YOUR GOAL = Although the records include pictures, the copy should not; write out exactly the lines from the first through the line with "[Video](https://www.youtube.com/watch?v=k3BVSOvV5u8)".

[[ RECORDS open ]]

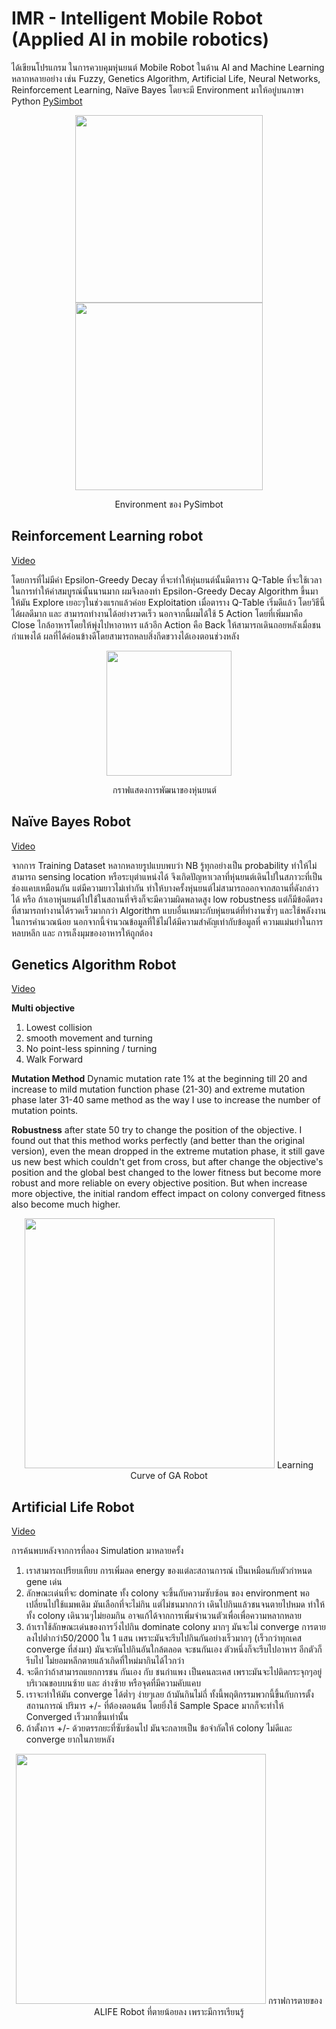 # IMR - Intelligent Mobile Robot (Applied AI in mobile robotics)

ได้เขียนโปรแกรม ในการควบคุมหุ่นยนต์ Mobile Robot ในด้าน AI and Machine Learning หลากหลายอย่าง เช่น Fuzzy, Genetics Algorithm, Artificial Life, Neural Networks, Reinforcement Learning, Naïve Bayes โดยจะมี Environment มาให้อยู่บนภาษา Python [PySimbot](https://github.com/jetstreamc/PySimbot)

<div align="center">
  <img height="300" src="https://user-images.githubusercontent.com/38836072/163747471-84b29dc6-0433-4213-945c-08ae7984754e.png">
  <img height="300" src="https://user-images.githubusercontent.com/38836072/163747476-f209bcf9-722e-4b01-9361-4439a289f5c8.png">
  
  Environment ของ PySimbot
</div>
  
<!--Reinforcement Learning robot-->
## Reinforcement Learning robot
[Video](https://www.youtube.com/watch?v=k3BVSOvV5u8)

โดยการที่ไม่มีค่า Epsilon-Greedy Decay ที่จะทำให้หุ่นยนต์นั้นมีตาราง Q-Table ที่จะใช้เวลาในการทำให้ค่าสมบูรณ์นั้นนานมาก ผมจึงลองทำ Epsilon-Greedy Decay Algorithm ขึ้นมาให้มัน Explore เยอะๆในช่วงแรกแล้วค่อย Exploitation เมื่อตาราง Q-Table เริ่มดีแล้ว โดยวิธีนี้ได้ผลดีมาก และ สามารถทำงานได้อย่างรวดเร็ว นอกจากนี้ผมได้ใช้ 5 Action โดยที่เพิ่มมาคือ Close ไกล้อาหารโดยให้พุ่งไปหาอาหาร แล้วอีก Action คือ Back ให้สามารถเดินถอยหลังเมื่อชนกำแพงได้ ผลที่ได้ค่อนข้างดีโดยสามารถหลบสิ่งกีดขวางได้เองตอนช่วงหลัง

<div align="center">
  <img height="200" src="https://user-images.githubusercontent.com/38836072/163748063-1e56ac99-946c-4cc2-99d8-864bbaad4ebd.png">
  
  กราฟแสดงการพัฒนาของหุ่นยนต์ 
</div>

<!--Naïve Bayes Robot-->
## Naïve Bayes Robot
[Video](https://youtu.be/FdqGhlOucJ0)

จากการ Training Dataset หลากหลายรูปแบบพบว่า NB รู้ทุกอย่างเป็น probability ทำให้ไม่สามารถ sensing location หรือระบุตำแหน่งได้ จึงเกิดปัญหาเวลาที่หุ่นยนต์เดินไปในสภาวะที่เป็นช่องแคบเหมือนกัน แต่มีความยาวไม่เท่ากัน ทำให้บางครั้งหุ่นยนต์ไม่สามารถออกจากสถานที่ดังกล่าวได้ หรือ ถ้าเอาหุ่นยนต์ไปใช้ในสถานที่จริงก็จะมีความผิดพลาดสูง low robustness แต่ก็มีข้อดีตรงที่สามารถทำงานได้รวดเร็วมากกว่า Algorithm แบบอื่นเหมาะกับหุ่นยนต์ที่ทำงานซ้ำๆ และใช้พลังงานในการคำนวณน้อย นอกจากนี้จำนวณข้อมูลที่ใช้ไม่ได้มีความสำคัญเท่ากับข้อมูลที่ ความแม่นยำในการหลบหลีก และ การเล็งมุมของอาหารให้ถูกต้อง

<!--Genetics Algorithm Robot-->
## Genetics Algorithm Robot
[Video](https://youtu.be/jNgFGnaLr1Y)

**Multi objective**
1. Lowest collision 
2. smooth movement and turning
3. No point-less spinning / turning
4. Walk Forward

**Mutation Method**
Dynamic mutation rate 1% at the beginning till 20 and increase to mild mutation function phase (21-30) and extreme mutation phase later 31-40 same method as the way I use to increase the number of mutation points.

**Robustness**
after state 50 try to change the position of the objective. I found out that this method works perfectly (and better than the original version), even the mean dropped in the extreme mutation phase, it still gave us new best which couldn't get from cross, but after change the objective's position and the global best changed to the lower fitness but become more robust and more reliable on every objective position. But when increase more objective, the initial random effect impact on colony converged fitness also become much higher. 


<div align="center">
  <img height="400" src="https://user-images.githubusercontent.com/38836072/163748365-a2690424-ff60-4823-b064-70c8ba3f004b.png">
  Learning Curve of GA Robot
</div>

<!--Artificial Life Robot-->
## Artificial Life Robot
[Video](https://youtu.be/9x1y5knal7A)

การค้นพบหลังจากการที่ลอง Simulation มาหลายครั้ง
1.	เราสามารถเปรียบเทียบ การเพิ่มลด energy ของแต่ละสถานการณ์ เป็นเหมือนกับตัวกำหนด gene เด่น
2.	ลักษณะเด่นที่จะ dominate ทั้ง colony จะขึ้นกับความซับซ้อน ของ environment พอเปลี่ยนไปใช้แมพเดิม มันเลือกที่จะไม่กิน แต่ไม่ชนมากกว่า เดินไปกินแล้วชนจนตายไปหมด ทำให้ทั้ง colony เดินวนๆไม่ยอมกิน อาจแก้ได้จากการเพิ่มจำนวนตัวเพื่อเพื่อความหลากหลาย
3.	ถ้าเราใช้ลักษณะเด่นของการวิ่งไปกิน dominate colony มากๆ มันจะไม่ converge การตายลงไปต่ำกว่า50/2000 ใน 1 แสน เพราะมันจะรีบไปกินกันอย่างเร็วมากๆ (เร็วกว่าทุกเคส converge ที่ส่งมา) มันจะหันไปกินอันใกล้ตลอด จะชนกันเอง ตัวหนึ่งก็จะรีบไปอาหาร อีกตัวก็รีบไป ไม่ยอมหลีกตายแล้วเกิดที่ใหม่มากินได้ไวกว่า
4.	จะดีกว่าถ้าสามารถแยกการชน กันเอง กับ ชนกำแพง เป็นคนละเคส เพราะมันจะไปติดกระจุกๆอยู่บริเวณขอบบนซ้าย และ ล่างซ้าย หรือจุดที่มีความคับแคบ
5.	เราจะทำให้มัน converge ได้ต่ำๆ ง่ายๆเลย ถ้ามันกินไม่ถี่ ทั้งนี้พฤติกรรมพวกนี้ขึ้นกับการตั้ง สถานการณ์ ปริมาร +/- ที่ต้องตอนต้น โดยยิ่งใช้ Sample Space มากก็จะทำให้ Converged เร็วมากขึ้นเท่านั้น
6.	ถ้าตั้งการ +/- ด้วยตรรกยะที่ซับซ้อนไป มันจะกลายเป็น ข้อจำกัดให้ colony ไม่ดีและ converge ยากในภายหลัง

<div align="center">
  <img height="400" src="https://user-images.githubusercontent.com/38836072/163748511-03e72749-b38e-4df4-a0e2-4dbdd27708e0.png">
  กราฟการตายของ ALIFE Robot ที่ตายน้อยลง เพราะมีการเรียนรู้
</div>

[[ RECORDS closed ]]

RESPONSE TO THE TASK =
 # IMR - Intelligent Mobile Robot (Applied AI in mobile robotics)

ได้เขียนโปรแกรม ในการควบคุมหุ่นยนต์ Mobile Robot ในด้าน AI and Machine Learning หลากหลายอย่าง เช่น Fuzzy, Genetics Algorithm, Artificial Life, Neural Networks, Reinforcement Learning, Naïve Bayes โดยจะมี Environment มาให้อยู่บนภาษา Python [PySimbot](https://github.com/jetstreamc/PySimbot)

<div align="center">
  <img height="300" src="https://user-images.githubusercontent.com/38836072/163747471-84b29dc6-0433-4213-945c-08ae7984754e.png">
  <img height="300" src="https://user-images.githubusercontent.com/38836072/163747476-f209bcf9-722e-4b01-9361-4439a289f5c8.png">
  
  Environment ของ PySimbot
</div>
  
<!--Reinforcement Learning robot-->
## Reinforcement Learning robot
[Video](https://www.youtube.com/watch?v=k3BVSOvV5u8)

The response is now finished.